Coming to a Gap clothing store near you, “Amor Fati” finds Ernest Greene at the height of his powers. Pulling from the no-holds barred bliss of earlier favorites such as “New Theory” and “Feel It All Around, this Within and Without highlight takes off the ground running and never looks back. Chillwave still exists in this dojo, but its presence has lost its prominence. With Sub Pop behind him, Greene opts for bigger budget sounds outside his MacBook. While his signature presence of shimmering synths continue to provide framework, organic drums and the colorful presence of a guitar add dimension and warmth to the glacial atmosphere of past Washed Out tracks. Even Greene’s ghostly vocals sound muscular where they once sounded limp and detached. “Amor Fati” is a summer jam, plain and simple. (For those of you who actually know when autumn begins, the season doesn’t start until tomorrow.)
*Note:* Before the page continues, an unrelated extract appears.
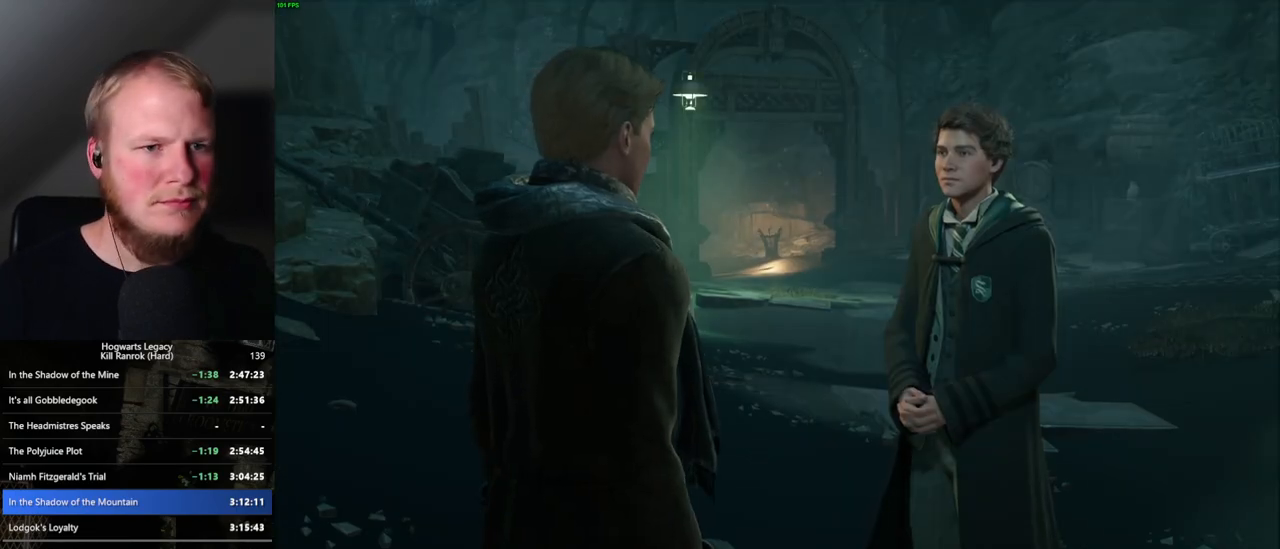
{"keys": [], "mouse": [], "events": [[50, "q", "down"], [67, "space", "down"], [117, "q", "up"], [117, "space", "up"], [134, "mouse_wheel", "down"], [217, "mouse_wheel", "up"], [217, "q", "down"], [234, "mouse_wheel", "down"], [234, "space", "down"], [267, "mouse_wheel", "up"], [267, "q", "up"], [267, "space", "up"], [284, "mouse_wheel", "down"], [367, "mouse_wheel", "up"], [367, "q", "down"], [384, "space", "down"], [417, "q", "up"], [417, "space", "up"]]}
“Measurements” – James Blake, James Blake (A&M)

On “Measurements”, the listener does not merely find the bare-bones bravado of reinterpreted Feist single “Limit to Your Love”, or the gorgeous digital soundscapes that paint “The Wilhelm Scream.” Here, James Blake mends the two approaches into a brilliant, cohesive whole. Long before Blake commanded the shuffling bleeps, erratic clicks, and buzzing whirs that would one day become his trademark sound, he was a classically trained pianist. And it shows; this touching album closer takes a carefully arranged set of notes and runs away with your heartstrings. Interwoven with gentle chiptune minimalism and a collective of vocal layers that can only be described as modern gospel, Blake leaves the listener with a song that is as spiritual as any dusty hymn you’re likely to hear on a Sunday morning.

Measurements // James-Blake by Lucy vs. the Globe

“Beth / Rest” – Bon Iver, Bon Iver (Jagjaguwar)

Is there anything that hasn’t already been written about this song? Infamous for its ability to turn off even the most rabid Bon Iver devotee, this controversial closer to Justin Vernon’s critically acclaimed Bon Iver is rife with Bruce Hornsby-flavored keyboards, Steve Winwood-inspired production, and searing sax sections. Paradoxical in its ability to evoke eighties nostalgia while sounding altogether timeless, this aggravating modern classic is the perfect background music for your Labor Day cookout. It’s probably the only song that will capture the attention of your relatives, but for reasons that you may not initially expect. “For me, I didn’t think about it that much when I made [Beth / Rest],” Vernon recently told NPR. “When I made it, I was like, ‘I love this song. I really needed to write this song.’” Cheese or no cheese, Beth / Rest is a labor of love.